Could you reproduce every line of each record below, character for character, without changing anything?

========

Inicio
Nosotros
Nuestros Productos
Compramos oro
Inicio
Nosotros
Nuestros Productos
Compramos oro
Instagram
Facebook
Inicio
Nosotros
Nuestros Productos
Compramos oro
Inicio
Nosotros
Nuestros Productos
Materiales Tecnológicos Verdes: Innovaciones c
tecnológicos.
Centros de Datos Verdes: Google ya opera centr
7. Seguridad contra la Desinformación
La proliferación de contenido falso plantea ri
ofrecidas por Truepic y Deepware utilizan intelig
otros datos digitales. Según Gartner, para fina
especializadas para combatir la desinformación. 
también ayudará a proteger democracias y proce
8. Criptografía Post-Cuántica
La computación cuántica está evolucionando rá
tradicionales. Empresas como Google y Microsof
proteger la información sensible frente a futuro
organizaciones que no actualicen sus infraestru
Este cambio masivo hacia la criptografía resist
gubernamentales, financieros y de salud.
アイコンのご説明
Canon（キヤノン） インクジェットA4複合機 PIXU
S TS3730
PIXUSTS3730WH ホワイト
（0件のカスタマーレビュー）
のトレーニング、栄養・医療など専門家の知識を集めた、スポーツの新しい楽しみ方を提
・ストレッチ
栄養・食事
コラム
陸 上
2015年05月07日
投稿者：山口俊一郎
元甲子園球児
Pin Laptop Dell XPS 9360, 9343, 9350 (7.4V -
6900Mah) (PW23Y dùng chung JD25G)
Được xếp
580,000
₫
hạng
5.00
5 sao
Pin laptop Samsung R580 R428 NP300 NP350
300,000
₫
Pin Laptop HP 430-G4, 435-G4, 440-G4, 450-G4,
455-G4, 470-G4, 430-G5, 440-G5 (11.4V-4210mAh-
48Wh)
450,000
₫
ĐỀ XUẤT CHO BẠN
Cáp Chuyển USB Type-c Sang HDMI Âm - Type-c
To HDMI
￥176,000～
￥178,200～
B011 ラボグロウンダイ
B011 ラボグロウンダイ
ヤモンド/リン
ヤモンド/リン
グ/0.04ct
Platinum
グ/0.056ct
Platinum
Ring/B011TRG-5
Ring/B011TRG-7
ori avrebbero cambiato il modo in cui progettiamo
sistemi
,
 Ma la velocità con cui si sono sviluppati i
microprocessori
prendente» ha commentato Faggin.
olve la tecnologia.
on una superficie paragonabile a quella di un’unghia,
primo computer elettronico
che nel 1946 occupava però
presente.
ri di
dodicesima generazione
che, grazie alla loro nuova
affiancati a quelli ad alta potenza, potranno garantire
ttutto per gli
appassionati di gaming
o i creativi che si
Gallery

========

Answer space:
Inicio
Nosotros
Nuestros Productos
Compramos oro
Inicio
Nosotros
Nuestros Productos
Compramos oro
Instagram
Facebook
Inicio
Nosotros
Nuestros Productos
Compramos oro
Inicio
Nosotros
Nuestros Productos
Materiales Tecnológicos Verdes: Innovaciones c
tecnológicos.
Centros de Datos Verdes: Google ya opera centr
7. Seguridad contra la Desinformación
La proliferación de contenido falso plantea ri
ofrecidas por Truepic y Deepware utilizan intelig
otros datos digitales. Según Gartner, para fina
especializadas para combatir la desinformación. 
también ayudará a proteger democracias y proce
8. Criptografía Post-Cuántica
La computación cuántica está evolucionando rá
tradicionales. Empresas como Google y Microsof
proteger la información sensible frente a futuro
organizaciones que no actualicen sus infraestru
Este cambio masivo hacia la criptografía resist
gubernamentales, financieros y de salud.
アイコンのご説明
Canon（キヤノン） インクジェットA4複合機 PIXU
S TS3730
PIXUSTS3730WH ホワイト
（0件のカスタマーレビュー）
のトレーニング、栄養・医療など専門家の知識を集めた、スポーツの新しい楽しみ方を提
・ストレッチ
栄養・食事
コラム
陸 上
2015年05月07日
投稿者：山口俊一郎
元甲子園球児
Pin Laptop Dell XPS 9360, 9343, 9350 (7.4V -
6900Mah) (PW23Y dùng chung JD25G)
Được xếp
580,000
₫
hạng
5.00
5 sao
Pin laptop Samsung R580 R428 NP300 NP350
300,000
₫
Pin Laptop HP 430-G4, 435-G4, 440-G4, 450-G4,
455-G4, 470-G4, 430-G5, 440-G5 (11.4V-4210mAh-
48Wh)
450,000
₫
ĐỀ XUẤT CHO BẠN
Cáp Chuyển USB Type-c Sang HDMI Âm - Type-c
To HDMI
￥176,000～
￥178,200～
B011 ラボグロウンダイ
B011 ラボグロウンダイ
ヤモンド/リン
ヤモンド/リン
グ/0.04ct
Platinum
グ/0.056ct
Platinum
Ring/B011TRG-5
Ring/B011TRG-7
ori avrebbero cambiato il modo in cui progettiamo
sistemi
,
 Ma la velocità con cui si sono sviluppati i
microprocessori
prendente» ha commentato Faggin.
olve la tecnologia.
on una superficie paragonabile a quella di un’unghia,
primo computer elettronico
che nel 1946 occupava però
presente.
ri di
dodicesima generazione
che, grazie alla loro nuova
affiancati a quelli ad alta potenza, potranno garantire
ttutto per gli
appassionati di gaming
o i creativi che si
Gallery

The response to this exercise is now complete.